**Document passage:**
=-=-=-=-=

We're thinking about adding features that would make marimo great for running long running batch work but there's not a whole lot I can share about it yet. If you have specific thoughts or concerns though, feel free to join our discord!
abdullahkhalids
The caching is a very nice feature, and will stop me from keeping my computer running for days/weeks while I work on a notebook.
If I understand it correctly, `@mo.persistent_cache(name="my_cache")` creates a binary file `my_cache` that I should commit as well if I don't want others to repeat the computation?
This kinda solves the problem, except for having two files per notebook, and that marimo notebooks are no longer viewable with output on github directly.
mscolnick
The default "store" is a local FileStore. In your case, it will save the outputs to a file on disk called `my_cache`.
We plan to add more stores like Redis, S3-bucket, or an external server, since you may not always want to commit this file, but like you said want others to avoid the computation.
mscolnick
> One design decision they made is that outputs are not stored
This is not quite true. Outputs are not stored...in the Python file*. marimo does store outputs in the `/__marimo__` folder with settings enabled.
> writing the boiler plate to let the reader load the results.
Therea are some primitives to do this for you, such as mo.persistent_cache. This can be an annotation or 'with' block. It intelligently knows when either the source code or inputs change.
The plan is to take this one step further than storing just the output. Because marimo knows the dependencies of each cell, in a future version, it will store each output AND let you know which are stale based on code changes. This is being built by Dylan (from the blog) and inspired by Nix.

=-=-=-=-=

**Dataset rows:**
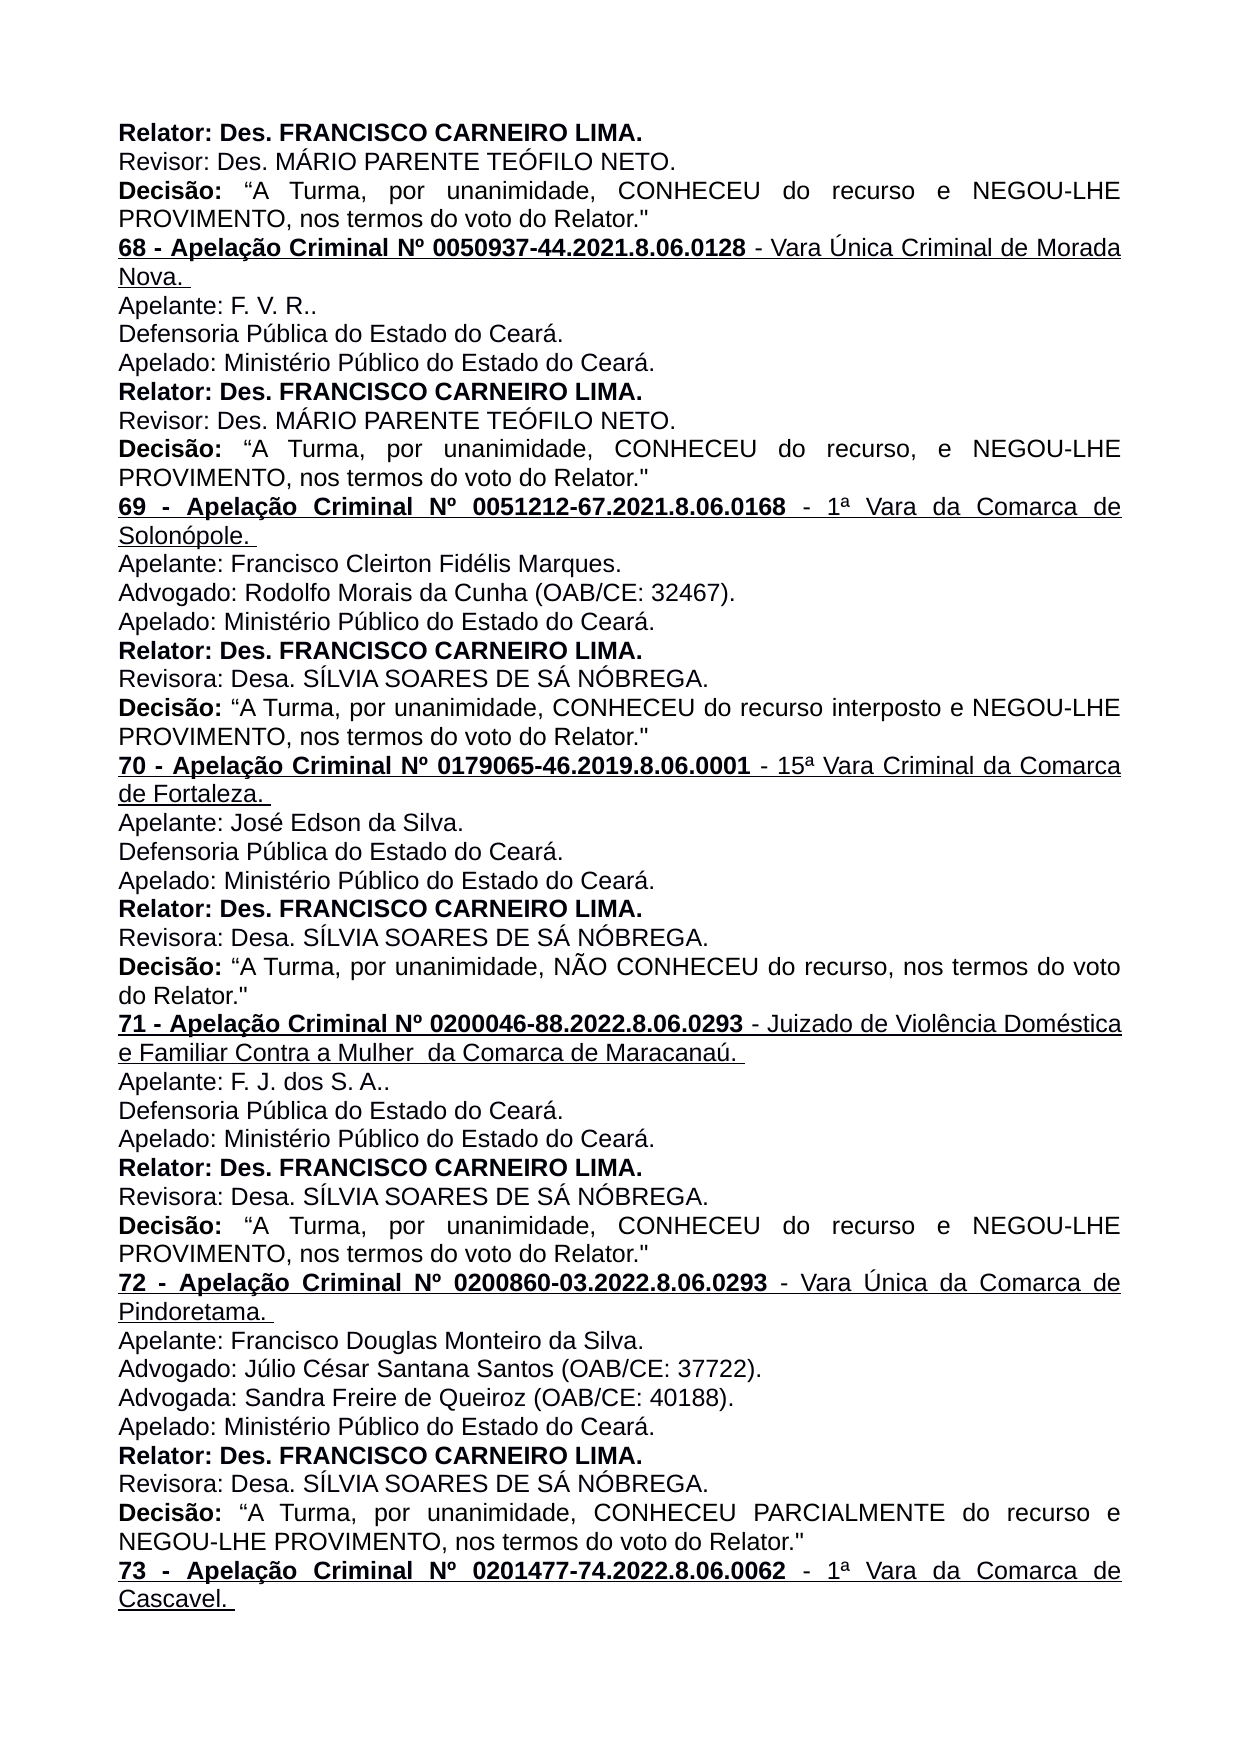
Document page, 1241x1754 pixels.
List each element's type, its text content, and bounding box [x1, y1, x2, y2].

text 71 - Apelação Criminal Nº 0200046-88.2022.8.06.0293 - Juizado de Violência Doméstica [118, 1009, 1122, 1034]
text Apelante: José Edson da Silva. [118, 808, 1122, 837]
text Revisor: Des. MÁRIO PARENTE TEÓFILO NETO. [118, 406, 1122, 434]
text 72 - Apelação Criminal Nº 0200860-03.2022.8.06.0293 - Vara Única da Comarca de Pindoretama. [118, 1268, 1122, 1326]
text Decisão: “A Turma, por unanimidade, CONHECEU do recurso e NEGOU-LHE PROVIMENTO, nos termos do voto do Relator." [118, 176, 1122, 233]
text Apelante: Francisco Douglas Monteiro da Silva. [118, 1326, 1122, 1354]
text Cascavel. [118, 1582, 1122, 1613]
text Advogada: Sandra Freire de Queiroz (OAB/CE: 40188). [118, 1383, 1122, 1412]
text Relator: Des. FRANCISCO CARNEIRO LIMA. [118, 636, 1122, 664]
text 69 - Apelação Criminal Nº 0051212-67.2021.8.06.0168 - 1ª Vara da Comarca de [118, 492, 1122, 517]
text Apelante: F. J. dos S. A.. [118, 1067, 1122, 1096]
text Solonópole. [118, 518, 1122, 549]
text Defensoria Pública do Estado do Ceará. [118, 837, 1122, 866]
text Apelado: Ministério Público do Estado do Ceará. [118, 1124, 1122, 1153]
text Revisora: Desa. SÍLVIA SOARES DE SÁ NÓBREGA. [118, 1469, 1122, 1498]
text 68 - Apelação Criminal Nº 0050937-44.2021.8.06.0128 - Vara Única Criminal de Morada Nova. [118, 233, 1122, 291]
text Decisão: “A Turma, por unanimidade, CONHECEU do recurso e NEGOU-LHE PROVIMENTO, nos termos do voto do Relator." [118, 1211, 1122, 1268]
text 70 - Apelação Criminal Nº 0179065-46.2019.8.06.0001 - 15ª Vara Criminal da Comarca de Fortaleza. [118, 751, 1122, 808]
text Relator: Des. FRANCISCO CARNEIRO LIMA. [118, 377, 1122, 406]
text Advogado: Júlio César Santana Santos (OAB/CE: 37722). [118, 1354, 1122, 1383]
text Decisão: “A Turma, por unanimidade, NÃO CONHECEU do recurso, nos termos do voto do Relator." [118, 952, 1122, 1009]
text Revisor: Des. MÁRIO PARENTE TEÓFILO NETO. [118, 147, 1122, 176]
text Relator: Des. FRANCISCO CARNEIRO LIMA. [118, 118, 1122, 147]
text Relator: Des. FRANCISCO CARNEIRO LIMA. [118, 894, 1122, 923]
text Relator: Des. FRANCISCO CARNEIRO LIMA. [118, 1441, 1122, 1469]
text Advogado: Rodolfo Morais da Cunha (OAB/CE: 32467). [118, 578, 1122, 607]
text Apelante: F. V. R.. [118, 291, 1122, 319]
text Decisão: “A Turma, por unanimidade, CONHECEU PARCIALMENTE do recurso e NEGOU-LHE PROVIMENTO, nos termos do voto do Relator." [118, 1498, 1122, 1556]
text Revisora: Desa. SÍLVIA SOARES DE SÁ NÓBREGA. [118, 664, 1122, 693]
text Apelante: Francisco Cleirton Fidélis Marques. [118, 549, 1122, 578]
text e Familiar Contra a Mulher da Comarca de Maracanaú. [118, 1036, 1122, 1067]
text Defensoria Pública do Estado do Ceará. [118, 1096, 1122, 1124]
text Apelado: Ministério Público do Estado do Ceará. [118, 1412, 1122, 1441]
text Revisora: Desa. SÍLVIA SOARES DE SÁ NÓBREGA. [118, 923, 1122, 952]
text 73 - Apelação Criminal Nº 0201477-74.2022.8.06.0062 - 1ª Vara da Comarca de [118, 1556, 1122, 1581]
text Relator: Des. FRANCISCO CARNEIRO LIMA. [118, 1153, 1122, 1182]
text Apelado: Ministério Público do Estado do Ceará. [118, 348, 1122, 377]
text Decisão: “A Turma, por unanimidade, CONHECEU do recurso interposto e NEGOU-LHE PROVIMENTO, nos termos do voto do Relator." [118, 693, 1122, 751]
text Defensoria Pública do Estado do Ceará. [118, 319, 1122, 348]
text Revisora: Desa. SÍLVIA SOARES DE SÁ NÓBREGA. [118, 1182, 1122, 1211]
text Apelado: Ministério Público do Estado do Ceará. [118, 866, 1122, 894]
text Decisão: “A Turma, por unanimidade, CONHECEU do recurso, e NEGOU-LHE PROVIMENTO, nos termos do voto do Relator." [118, 434, 1122, 492]
text Apelado: Ministério Público do Estado do Ceará. [118, 607, 1122, 636]
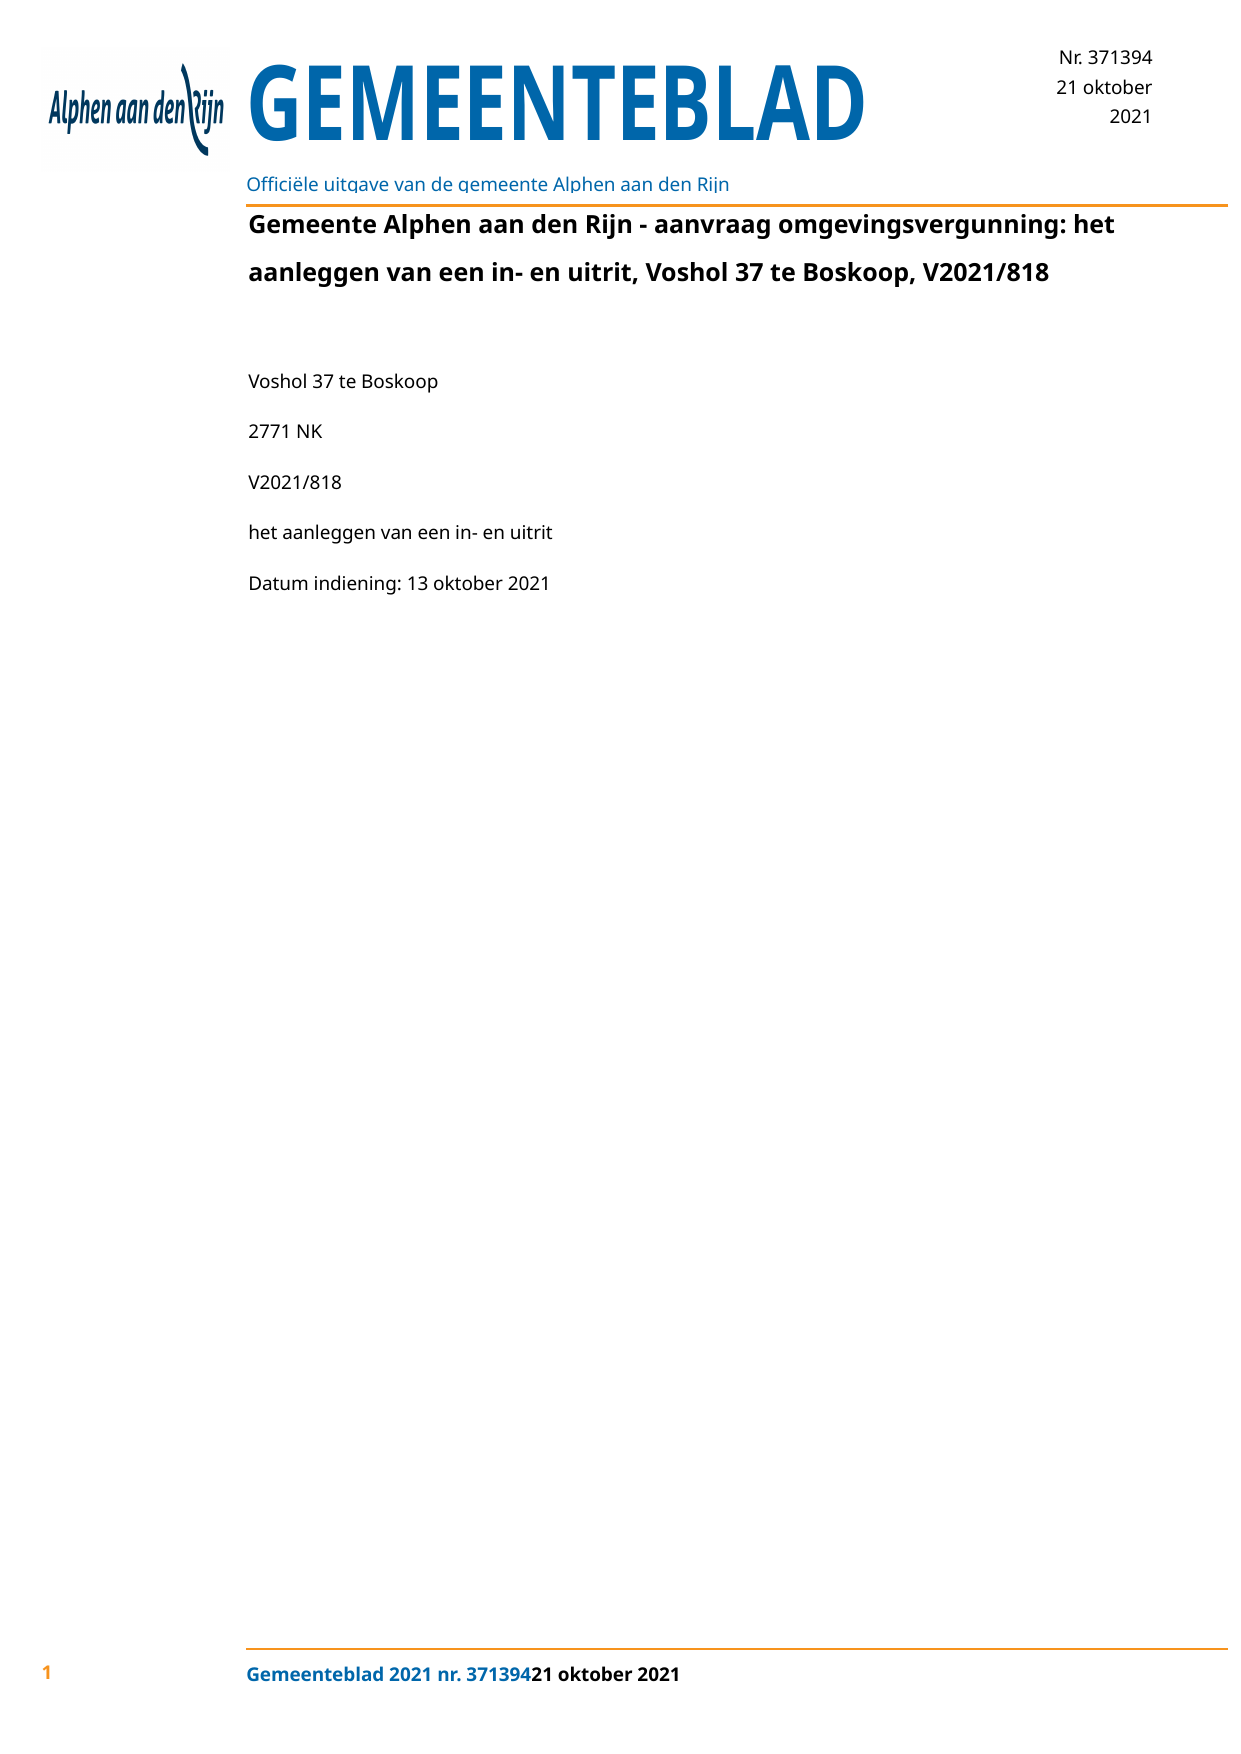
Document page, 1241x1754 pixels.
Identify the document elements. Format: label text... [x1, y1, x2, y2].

picture [41, 47, 231, 172]
text V2021/818 [248, 469, 1152, 495]
text Voshol 37 te Boskoop [248, 368, 1152, 394]
text Datum indiening: 13 oktober 2021 [248, 570, 1152, 596]
text 2771 NK [248, 419, 1152, 444]
text het aanleggen van een in- en uitrit [248, 519, 1152, 545]
text Gemeente Alphen aan den Rijn - aanvraag omgevingsvergunning: het aanleggen van een in- en uitrit, Voshol 37 te Boskoop, V2021/818 [248, 207, 1152, 288]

=-=-=-=-=

**Directions:**
A. In the marimo caching thread, what is the default store used by `mo.persistent_cache`?
B. Rewrite the paragraph of the marimo caching thread that begins "The plan is to take this one step further" as a shorter bulleted list that keeps its main facts.
C. Continue the marimo caching thread from the point where it stops.

**Responses in order:**
A. A local FileStore.

B.
- The plan goes beyond storing only the output.
- marimo knows the dependencies of each cell, so a future version will store each output and flag which ones are stale after code changes.
- Dylan (from the blog) is building this, and the design is inspired by Nix.

C.
akshayka
It’s true that we don’t store outputs in the file format. This is the main tradeoff, as discussed in the blog. But that doesn’t mean marimo notebooks aren’t suitable for heavy computation.
marimo lets you automatically snapshot outputs in an auxiliary file while you work. We also have a persistent cache that lets you pick up where you left off — saving not just outputs but also computed data.
Many of our users do very heavy computation.
duped
> Other people are not expected to run minutes/hours long computation to see what the author intended
Arguably this is a good thing. You shouldn't distribute things you can't prove have the same results and one way to do that is to require others to run the same computations.
0cf8612b2e1e
You lose out on so many use cases without the stored output. The first that comes to mind is all of the learning resources that are now presented in notebooks.
Most learners do not need to fact check the instructor, but do want to see the operations which were run. Those that are curious can run/edit the notebook themselves.
Edit: The JupyterBook ecosystem (https://executablebooks.org/en/latest/gallery/) as an example of what is possible with stored plots/calculations. Most learners are just going to follow along with the material, but being able to optionally play with the data is the super power of the platform with minimal friction.
mscolnick
The parent comment wasn't fully correct. marimo doesn't store outputs in the notebook file, but it does have many ways outputs are stored alongside the notebook, or remotely if you'd like: HTML, ipynb, pickle
epistasis
It's hard for me to imagine the use case where this is appropriate.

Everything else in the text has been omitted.